Кучум с поля битвы бросился к своей СТОЛИЦЕ — ГОРОДУ СИБИРИ, и захватив в нем часть драгоценностей, побежал дальше на юг — в Ишимские степи. Через три дня после боя… Ермак со своим маленьким войском вошел вслед за Кучумом в ГОРОД СИБИРЬ; они застали его совершенно пустым, но нашли много ценной добычи… Несколько дней спустя начали возвращаться жители и приносить своим победителям дары и съестные припасы.
С завоеванием Кучумовой столицы огромное дело было сделано казаками, но впереди предстояли еще неменьшие подвиги и опасности…
Храбрый атаман ревностно продолжал свое великое дело — распространять русское владычество в Сибири, и далеко рассылал своих помощников… для приведения сибирских инородцев под высокую руку МОСКОВСКОГО ГОСУДАРЯ» [53], кн. 2, с. 609–610.
Иван Грозный пристально следил за походом Ермака. Царь был доволен успехами. Строгановы и Иван Кольцо, один из атаманов Ермака, лично направились к Грозному, чтобы доложить обстановку, см. рис. 7.16 и 7.17. «Сам царь принял посольство, милостиво расспрашивал про совершенные подвиги и пожаловал казаков своим великим жалованием… а Ермаку особо послал… два панциря, кубок, сукно и шубу со своего царского плеча» (там же, с. 611).

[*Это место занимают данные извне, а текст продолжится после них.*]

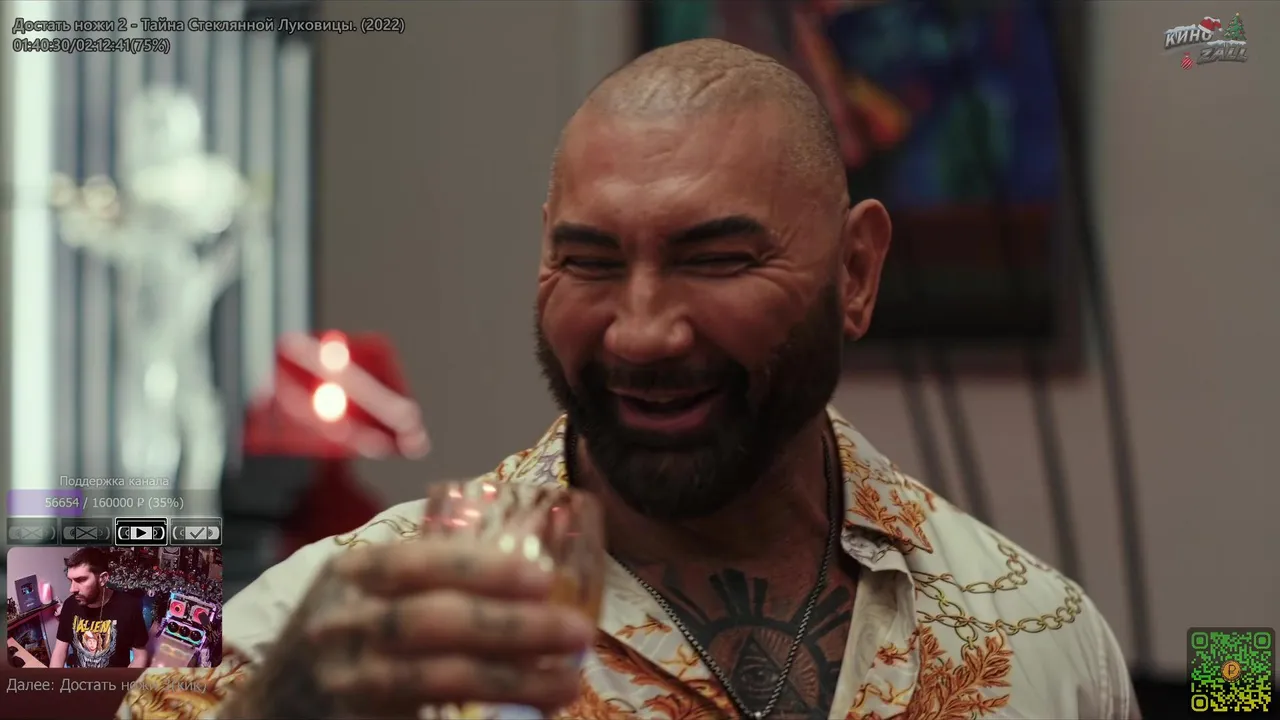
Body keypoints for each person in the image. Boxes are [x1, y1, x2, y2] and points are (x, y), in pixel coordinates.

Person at [117, 39, 1139, 720]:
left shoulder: (1042, 644)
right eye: (591, 262)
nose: (641, 332)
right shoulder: (323, 638)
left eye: (717, 258)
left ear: (856, 273)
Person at [51, 547, 150, 669]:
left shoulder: (129, 607)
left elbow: (140, 655)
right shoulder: (69, 605)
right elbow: (59, 651)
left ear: (103, 579)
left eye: (81, 580)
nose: (72, 589)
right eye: (70, 580)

Отметим, что в Кунгурской или Ремезовской Летописи, которую мы, в частности, цитируем, Великая Пермь уже перенесена романовскими летописцами в Сибирь, см. подпись к рис. 7.16. Но произошло это лишь в XVII–XVIII веках, когда Романовы и их западноевропейские коллеги старательно очищали карту Западной Европы от русско-ордынских названий. Ранее Великой Пермью именовали территории Германии и Австрии, см. «Новая хронология Руси», гл. 14:20. Так что имеющийся сегодня в нашем распоряжении летописный рассказ о Ермаке — довольно позднего происхождения и был тенденциозно отредактирован Романовыми. Эта сибирская Летопись связывается с именем сотника Ульяна Ремезова, который «в 1650 году узнал все обстоятельства Ермаковых дел и смерти от Таиши Калмыцкаго Аблая» [39], т. 9, гл. 6, столбцы 241–242. Так что ремезовский текст появился не ранее СЕРЕДИНЫ СЕМНАДЦАТОГО ВЕКА, то есть примерно лет через семьдесят после гибели Ермака-Василия. То есть по прошествии значительного времени.